■ ACTIVITY ■
All of the records should be reproduced word for word, but no images may appear in the copy.

■ Dataset entries ■
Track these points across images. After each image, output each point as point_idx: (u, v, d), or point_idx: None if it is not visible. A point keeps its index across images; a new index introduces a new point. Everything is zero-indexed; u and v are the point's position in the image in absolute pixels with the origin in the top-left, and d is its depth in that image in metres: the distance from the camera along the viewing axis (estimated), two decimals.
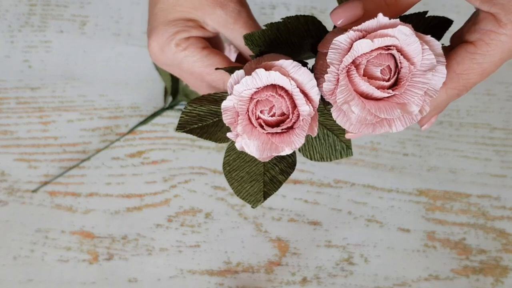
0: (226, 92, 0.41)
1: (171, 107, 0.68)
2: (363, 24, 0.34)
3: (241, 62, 0.50)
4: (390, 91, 0.34)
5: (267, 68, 0.35)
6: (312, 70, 0.39)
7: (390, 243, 0.67)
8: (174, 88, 0.66)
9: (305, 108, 0.35)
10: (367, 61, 0.34)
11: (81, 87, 0.71)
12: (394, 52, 0.34)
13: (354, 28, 0.34)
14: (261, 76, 0.35)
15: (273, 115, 0.36)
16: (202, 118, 0.43)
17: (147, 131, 0.69)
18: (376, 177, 0.69)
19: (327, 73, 0.34)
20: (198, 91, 0.50)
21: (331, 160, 0.43)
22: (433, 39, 0.34)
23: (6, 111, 0.70)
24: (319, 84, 0.36)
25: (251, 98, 0.36)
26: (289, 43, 0.41)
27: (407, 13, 0.39)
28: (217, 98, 0.43)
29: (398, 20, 0.34)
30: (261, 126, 0.36)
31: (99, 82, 0.71)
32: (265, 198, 0.42)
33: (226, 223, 0.67)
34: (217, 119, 0.43)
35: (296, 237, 0.67)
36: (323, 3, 0.73)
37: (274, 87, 0.35)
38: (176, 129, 0.42)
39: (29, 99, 0.70)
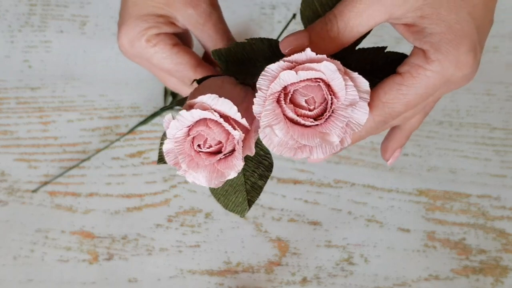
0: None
1: (171, 107, 0.68)
2: (292, 56, 0.36)
3: (208, 61, 0.51)
4: (313, 120, 0.37)
5: (189, 107, 0.37)
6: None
7: (390, 243, 0.67)
8: None
9: (235, 133, 0.37)
10: (295, 90, 0.36)
11: (81, 87, 0.71)
12: (321, 85, 0.36)
13: (285, 58, 0.36)
14: (185, 117, 0.37)
15: (209, 147, 0.37)
16: None
17: (147, 131, 0.69)
18: (376, 177, 0.69)
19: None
20: (166, 84, 0.51)
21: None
22: (360, 76, 0.37)
23: (6, 111, 0.70)
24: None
25: (187, 135, 0.38)
26: (253, 62, 0.43)
27: (366, 46, 0.42)
28: None
29: (325, 56, 0.36)
30: (203, 159, 0.38)
31: (99, 82, 0.71)
32: (250, 206, 0.44)
33: (226, 223, 0.67)
34: None
35: (296, 237, 0.67)
36: None
37: (204, 120, 0.37)
38: (158, 162, 0.44)
39: (29, 99, 0.70)
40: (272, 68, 0.36)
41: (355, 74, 0.37)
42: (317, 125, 0.37)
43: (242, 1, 0.73)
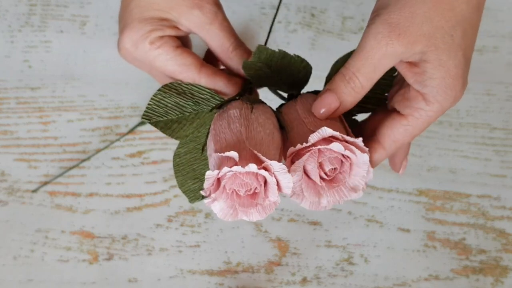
0: (195, 87, 0.46)
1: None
2: (347, 137, 0.42)
3: (209, 60, 0.52)
4: (322, 182, 0.43)
5: (255, 160, 0.40)
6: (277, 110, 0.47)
7: (390, 243, 0.67)
8: None
9: (274, 198, 0.41)
10: (329, 157, 0.42)
11: (81, 87, 0.71)
12: (347, 164, 0.43)
13: (338, 134, 0.42)
14: (252, 169, 0.40)
15: (247, 191, 0.41)
16: (168, 111, 0.47)
17: (147, 131, 0.69)
18: (376, 177, 0.69)
19: (301, 124, 0.44)
20: None
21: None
22: (371, 174, 0.44)
23: (6, 111, 0.70)
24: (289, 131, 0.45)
25: (234, 175, 0.41)
26: (280, 76, 0.47)
27: None
28: (186, 90, 0.46)
29: (367, 150, 0.42)
30: (233, 196, 0.41)
31: (99, 82, 0.71)
32: (203, 198, 0.46)
33: (226, 223, 0.67)
34: (181, 115, 0.47)
35: (296, 237, 0.67)
36: (323, 3, 0.74)
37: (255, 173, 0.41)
38: (142, 117, 0.46)
39: (29, 99, 0.70)
40: (327, 131, 0.41)
41: (371, 169, 0.44)
42: (321, 186, 0.43)
43: (242, 1, 0.73)
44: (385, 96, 0.48)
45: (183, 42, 0.50)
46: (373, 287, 0.66)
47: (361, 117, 0.50)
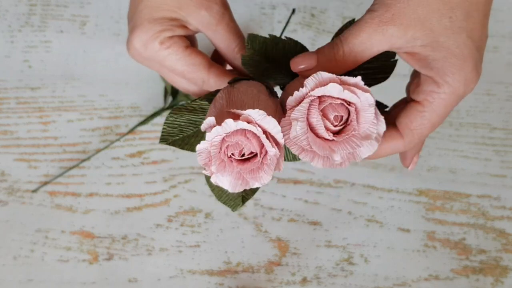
0: (204, 101, 0.46)
1: (171, 107, 0.68)
2: (346, 77, 0.40)
3: (217, 59, 0.53)
4: (331, 134, 0.40)
5: (235, 118, 0.39)
6: (282, 88, 0.46)
7: (390, 243, 0.67)
8: (174, 88, 0.66)
9: (271, 150, 0.39)
10: (330, 103, 0.40)
11: (81, 87, 0.71)
12: (353, 110, 0.40)
13: (335, 77, 0.40)
14: (230, 125, 0.39)
15: (243, 155, 0.39)
16: (183, 128, 0.47)
17: (147, 131, 0.69)
18: (376, 177, 0.69)
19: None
20: (176, 85, 0.52)
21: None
22: (383, 121, 0.41)
23: (6, 111, 0.70)
24: (285, 103, 0.42)
25: (223, 140, 0.39)
26: (277, 63, 0.46)
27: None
28: (196, 106, 0.46)
29: (370, 90, 0.40)
30: (233, 165, 0.40)
31: (99, 82, 0.71)
32: (243, 203, 0.46)
33: (226, 223, 0.67)
34: (196, 129, 0.47)
35: (296, 237, 0.67)
36: (323, 3, 0.74)
37: (243, 130, 0.39)
38: (160, 141, 0.46)
39: (29, 99, 0.70)
40: (324, 75, 0.39)
41: (382, 117, 0.41)
42: (331, 140, 0.40)
43: (242, 1, 0.73)
44: (392, 62, 0.47)
45: (191, 41, 0.51)
46: (373, 287, 0.66)
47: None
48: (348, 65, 0.42)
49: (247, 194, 0.46)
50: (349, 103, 0.40)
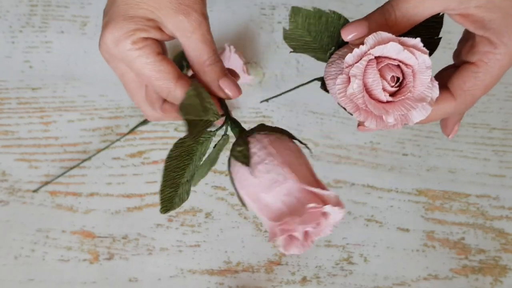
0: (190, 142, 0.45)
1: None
2: (405, 38, 0.40)
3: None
4: (387, 95, 0.40)
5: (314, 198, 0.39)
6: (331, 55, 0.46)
7: (389, 242, 0.67)
8: None
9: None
10: (387, 64, 0.40)
11: (81, 87, 0.71)
12: (409, 72, 0.40)
13: (394, 37, 0.40)
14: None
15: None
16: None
17: (147, 131, 0.70)
18: (376, 177, 0.69)
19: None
20: (132, 97, 0.50)
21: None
22: (437, 86, 0.41)
23: (7, 111, 0.70)
24: (332, 73, 0.42)
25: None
26: (319, 36, 0.46)
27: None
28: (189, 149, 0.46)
29: (428, 52, 0.40)
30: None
31: (100, 83, 0.71)
32: (172, 209, 0.47)
33: (226, 223, 0.67)
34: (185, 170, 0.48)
35: None
36: (323, 4, 0.74)
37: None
38: (160, 211, 0.47)
39: (30, 99, 0.70)
40: (383, 34, 0.40)
41: (436, 82, 0.41)
42: (385, 102, 0.40)
43: (242, 1, 0.73)
44: (436, 40, 0.47)
45: (162, 49, 0.49)
46: (373, 286, 0.66)
47: None
48: (400, 30, 0.42)
49: (174, 203, 0.48)
50: (406, 65, 0.40)
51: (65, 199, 0.68)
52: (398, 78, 0.40)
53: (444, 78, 0.45)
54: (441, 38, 0.46)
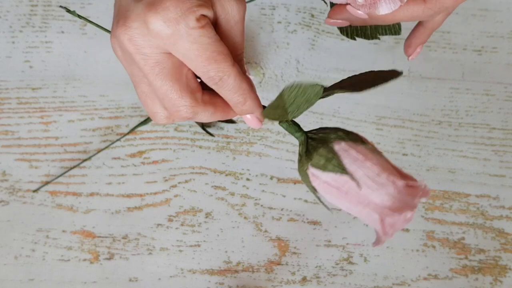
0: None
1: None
2: None
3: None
4: None
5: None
6: None
7: (389, 242, 0.67)
8: None
9: None
10: None
11: (82, 87, 0.71)
12: None
13: None
14: None
15: None
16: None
17: (147, 131, 0.70)
18: None
19: None
20: (173, 84, 0.42)
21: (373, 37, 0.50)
22: None
23: (7, 111, 0.70)
24: None
25: None
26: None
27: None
28: None
29: None
30: None
31: (100, 83, 0.71)
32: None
33: (226, 222, 0.67)
34: None
35: (296, 236, 0.67)
36: (323, 4, 0.74)
37: None
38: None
39: (30, 99, 0.70)
40: None
41: None
42: None
43: None
44: None
45: None
46: (373, 286, 0.66)
47: None
48: None
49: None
50: None
51: (65, 199, 0.68)
52: None
53: None
54: None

■ YOUR SOLUTION ■
Track these points across images. After each image, output each point as point_idx: (u, v, d), or point_idx: None if it is not visible. A point keeps its index across images; a new index introduces a new point. Everything is zero-indexed; u and v are the point's position in the image in absolute pixels with the origin in the top-left, and d is its depth in that image in metres: the distance from the camera along the viewing axis (estimated), two decimals.
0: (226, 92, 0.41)
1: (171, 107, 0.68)
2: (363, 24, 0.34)
3: (241, 62, 0.50)
4: (390, 91, 0.34)
5: (267, 68, 0.35)
6: (312, 70, 0.39)
7: (390, 243, 0.67)
8: (174, 88, 0.66)
9: (305, 108, 0.35)
10: (367, 61, 0.34)
11: (81, 87, 0.71)
12: (394, 52, 0.34)
13: (354, 28, 0.34)
14: (261, 76, 0.35)
15: (273, 115, 0.36)
16: (202, 118, 0.43)
17: (147, 131, 0.69)
18: (376, 177, 0.69)
19: (327, 73, 0.34)
20: (198, 91, 0.50)
21: (331, 160, 0.43)
22: (433, 39, 0.34)
23: (6, 111, 0.70)
24: (319, 84, 0.36)
25: (251, 98, 0.36)
26: (289, 43, 0.41)
27: (407, 13, 0.39)
28: (217, 98, 0.43)
29: (398, 20, 0.34)
30: (261, 126, 0.36)
31: (99, 82, 0.71)
32: (265, 198, 0.42)
33: (226, 223, 0.67)
34: (217, 119, 0.43)
35: (296, 237, 0.67)
36: (323, 3, 0.73)
37: (274, 87, 0.35)
38: (176, 129, 0.42)
39: (29, 99, 0.70)
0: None
1: (171, 107, 0.68)
2: (292, 56, 0.36)
3: (208, 61, 0.51)
4: (313, 120, 0.37)
5: (189, 107, 0.37)
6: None
7: (390, 243, 0.67)
8: None
9: (235, 133, 0.37)
10: (295, 90, 0.36)
11: (81, 87, 0.71)
12: (321, 85, 0.36)
13: (285, 58, 0.36)
14: (185, 117, 0.37)
15: (209, 147, 0.37)
16: None
17: (147, 131, 0.69)
18: (376, 177, 0.69)
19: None
20: (166, 84, 0.51)
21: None
22: (360, 76, 0.37)
23: (6, 111, 0.70)
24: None
25: (187, 135, 0.38)
26: (253, 62, 0.43)
27: (366, 46, 0.42)
28: None
29: (325, 56, 0.36)
30: (203, 159, 0.38)
31: (99, 82, 0.71)
32: (250, 206, 0.44)
33: (226, 223, 0.67)
34: None
35: (296, 237, 0.67)
36: None
37: (204, 120, 0.37)
38: (158, 162, 0.44)
39: (29, 99, 0.70)
40: (272, 68, 0.36)
41: (355, 74, 0.37)
42: (317, 125, 0.37)
43: (242, 1, 0.73)
0: (195, 87, 0.46)
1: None
2: (347, 137, 0.42)
3: (209, 60, 0.52)
4: (322, 182, 0.43)
5: (255, 160, 0.40)
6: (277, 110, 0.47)
7: (390, 243, 0.67)
8: None
9: (274, 198, 0.41)
10: (329, 157, 0.42)
11: (81, 87, 0.71)
12: (347, 164, 0.43)
13: (338, 134, 0.42)
14: (252, 169, 0.40)
15: (247, 191, 0.41)
16: (168, 111, 0.47)
17: (147, 131, 0.69)
18: (376, 177, 0.69)
19: (301, 124, 0.44)
20: None
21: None
22: (371, 174, 0.44)
23: (6, 111, 0.70)
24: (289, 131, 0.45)
25: (234, 175, 0.41)
26: (280, 76, 0.47)
27: None
28: (186, 90, 0.46)
29: (367, 150, 0.42)
30: (233, 196, 0.41)
31: (99, 82, 0.71)
32: (203, 198, 0.46)
33: (226, 223, 0.67)
34: (181, 115, 0.47)
35: (296, 237, 0.67)
36: (323, 3, 0.74)
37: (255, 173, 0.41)
38: (142, 117, 0.46)
39: (29, 99, 0.70)
40: (327, 131, 0.41)
41: (371, 169, 0.44)
42: (321, 186, 0.43)
43: (242, 1, 0.73)
44: (385, 96, 0.48)
45: (183, 42, 0.50)
46: (373, 287, 0.66)
47: (361, 117, 0.50)
0: (204, 101, 0.46)
1: (171, 107, 0.68)
2: (346, 77, 0.40)
3: (217, 59, 0.53)
4: (331, 134, 0.40)
5: (235, 118, 0.39)
6: (282, 88, 0.46)
7: (390, 243, 0.67)
8: (174, 88, 0.66)
9: (271, 150, 0.39)
10: (330, 103, 0.40)
11: (81, 87, 0.71)
12: (353, 110, 0.40)
13: (335, 77, 0.40)
14: (230, 125, 0.39)
15: (243, 155, 0.39)
16: (183, 128, 0.47)
17: (147, 131, 0.69)
18: (376, 177, 0.69)
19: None
20: (176, 85, 0.52)
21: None
22: (383, 121, 0.41)
23: (6, 111, 0.70)
24: (285, 103, 0.42)
25: (223, 140, 0.39)
26: (277, 63, 0.46)
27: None
28: (196, 106, 0.46)
29: (370, 90, 0.40)
30: (233, 165, 0.40)
31: (99, 82, 0.71)
32: (243, 203, 0.46)
33: (226, 223, 0.67)
34: (196, 129, 0.47)
35: (296, 237, 0.67)
36: (323, 3, 0.74)
37: (243, 130, 0.39)
38: (160, 141, 0.46)
39: (29, 99, 0.70)
40: (324, 75, 0.39)
41: (382, 117, 0.41)
42: (331, 140, 0.40)
43: (242, 1, 0.73)
44: (392, 62, 0.47)
45: (191, 41, 0.51)
46: (373, 287, 0.66)
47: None
48: (348, 65, 0.42)
49: (247, 194, 0.46)
50: (349, 103, 0.40)
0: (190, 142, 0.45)
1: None
2: (405, 38, 0.40)
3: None
4: (387, 95, 0.40)
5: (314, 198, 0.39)
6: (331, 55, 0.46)
7: (389, 242, 0.67)
8: None
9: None
10: (387, 64, 0.40)
11: (81, 87, 0.71)
12: (409, 72, 0.40)
13: (394, 37, 0.40)
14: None
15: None
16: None
17: (147, 131, 0.70)
18: (376, 177, 0.69)
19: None
20: (132, 97, 0.50)
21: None
22: (437, 86, 0.41)
23: (7, 111, 0.70)
24: (332, 73, 0.42)
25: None
26: (319, 36, 0.46)
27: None
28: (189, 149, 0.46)
29: (428, 52, 0.40)
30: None
31: (100, 83, 0.71)
32: (172, 209, 0.47)
33: (226, 223, 0.67)
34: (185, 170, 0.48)
35: None
36: (323, 4, 0.74)
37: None
38: (160, 211, 0.47)
39: (30, 99, 0.70)
40: (383, 34, 0.40)
41: (436, 82, 0.41)
42: (385, 102, 0.40)
43: (242, 1, 0.73)
44: (436, 40, 0.47)
45: (162, 49, 0.49)
46: (373, 286, 0.66)
47: None
48: (400, 30, 0.42)
49: (174, 203, 0.48)
50: (406, 65, 0.40)
51: (65, 199, 0.68)
52: (398, 78, 0.40)
53: (444, 78, 0.45)
54: (441, 38, 0.46)
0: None
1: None
2: None
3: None
4: None
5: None
6: None
7: (389, 242, 0.67)
8: None
9: None
10: None
11: (82, 87, 0.71)
12: None
13: None
14: None
15: None
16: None
17: (147, 131, 0.70)
18: None
19: None
20: (173, 84, 0.42)
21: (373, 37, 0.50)
22: None
23: (7, 111, 0.70)
24: None
25: None
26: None
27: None
28: None
29: None
30: None
31: (100, 83, 0.71)
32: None
33: (226, 222, 0.67)
34: None
35: (296, 236, 0.67)
36: (323, 4, 0.74)
37: None
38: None
39: (30, 99, 0.70)
40: None
41: None
42: None
43: None
44: None
45: None
46: (373, 286, 0.66)
47: None
48: None
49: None
50: None
51: (65, 199, 0.68)
52: None
53: None
54: None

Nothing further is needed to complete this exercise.